The worst that happens is you get paid back at the wholesale rate (from your bill, not live market price) instead of discounting kwh-per-kwh.


But is that rate always positive? Where I'm from during peak sun hours, the rate is negative and you end up paying money to deliver money to the grid. They do this to incentivise you to decouple your solar installation during peak sun hours so the net doesn't get flooded with too much energy.


In CA it can be 0 but not negative.

Depending on when you signed up for NEM you may have a guaranteed floor like 4¢/kWh or even much more.


The $30+ minimum on my bill was from a service fee, for connecting to the grid regardless of how little power was used.


Yes, you asked about California. I assume you are not in California.


Is the disconnect automatic? what happens when you're not connected to the grid but battery is full?


This is for solar only installations. People are advised to flip the breaker of their solar installation when energy prices are negative as it would cost them money if they deliver electricity to the grid. This helps to reduce strain on the grid.
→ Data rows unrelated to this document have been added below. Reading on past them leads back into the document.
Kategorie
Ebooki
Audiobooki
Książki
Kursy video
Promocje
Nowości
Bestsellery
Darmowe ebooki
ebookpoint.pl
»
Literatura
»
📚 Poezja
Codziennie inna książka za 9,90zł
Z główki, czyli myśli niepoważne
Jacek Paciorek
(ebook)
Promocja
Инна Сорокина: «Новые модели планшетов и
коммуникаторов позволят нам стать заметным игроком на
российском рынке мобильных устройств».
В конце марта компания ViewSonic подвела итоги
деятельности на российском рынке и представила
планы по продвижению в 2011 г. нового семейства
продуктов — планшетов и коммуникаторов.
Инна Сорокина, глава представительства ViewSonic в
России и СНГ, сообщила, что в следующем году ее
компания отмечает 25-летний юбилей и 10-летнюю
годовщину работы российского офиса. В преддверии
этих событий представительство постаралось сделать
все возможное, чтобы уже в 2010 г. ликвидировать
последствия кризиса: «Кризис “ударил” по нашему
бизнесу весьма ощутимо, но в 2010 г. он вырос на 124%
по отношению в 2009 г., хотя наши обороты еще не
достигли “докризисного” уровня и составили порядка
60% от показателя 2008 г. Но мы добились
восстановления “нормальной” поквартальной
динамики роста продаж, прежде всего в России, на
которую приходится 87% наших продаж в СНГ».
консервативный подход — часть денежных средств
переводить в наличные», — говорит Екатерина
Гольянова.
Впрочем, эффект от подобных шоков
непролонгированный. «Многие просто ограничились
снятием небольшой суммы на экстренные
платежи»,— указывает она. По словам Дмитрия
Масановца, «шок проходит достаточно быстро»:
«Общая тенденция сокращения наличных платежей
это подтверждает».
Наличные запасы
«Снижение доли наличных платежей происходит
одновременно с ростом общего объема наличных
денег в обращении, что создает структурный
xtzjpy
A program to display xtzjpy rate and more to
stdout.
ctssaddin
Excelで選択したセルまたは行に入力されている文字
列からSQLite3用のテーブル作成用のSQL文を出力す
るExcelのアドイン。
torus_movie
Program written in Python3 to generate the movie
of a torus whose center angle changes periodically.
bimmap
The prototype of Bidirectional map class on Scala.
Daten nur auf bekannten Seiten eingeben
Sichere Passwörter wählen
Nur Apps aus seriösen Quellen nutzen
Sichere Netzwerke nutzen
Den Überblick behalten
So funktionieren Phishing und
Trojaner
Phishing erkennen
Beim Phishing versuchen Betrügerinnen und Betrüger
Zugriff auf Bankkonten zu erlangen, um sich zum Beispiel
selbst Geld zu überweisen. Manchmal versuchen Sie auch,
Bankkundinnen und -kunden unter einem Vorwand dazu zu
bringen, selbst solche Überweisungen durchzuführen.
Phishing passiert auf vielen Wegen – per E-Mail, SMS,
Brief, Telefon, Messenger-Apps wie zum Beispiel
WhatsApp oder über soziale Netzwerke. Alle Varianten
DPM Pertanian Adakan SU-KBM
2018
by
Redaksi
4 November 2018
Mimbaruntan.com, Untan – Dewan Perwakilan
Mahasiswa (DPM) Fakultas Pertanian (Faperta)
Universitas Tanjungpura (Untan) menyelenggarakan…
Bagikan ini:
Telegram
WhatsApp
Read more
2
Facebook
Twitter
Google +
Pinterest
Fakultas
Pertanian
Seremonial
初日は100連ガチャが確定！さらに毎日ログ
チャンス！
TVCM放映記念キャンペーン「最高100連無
It probably means that you would contribute less than cost of maintaining your grid connection ($30/mo)


Unfortunately no urban places allow you to remove from the grid.


California doesn't require households to get power service, but pretty much everywhere where trash service is available, it's required.


The reason is that California has made their grid extremely vulnerable. The grid already heavily overproduces solar so it is reasonable to have negative prices. There is no sink available.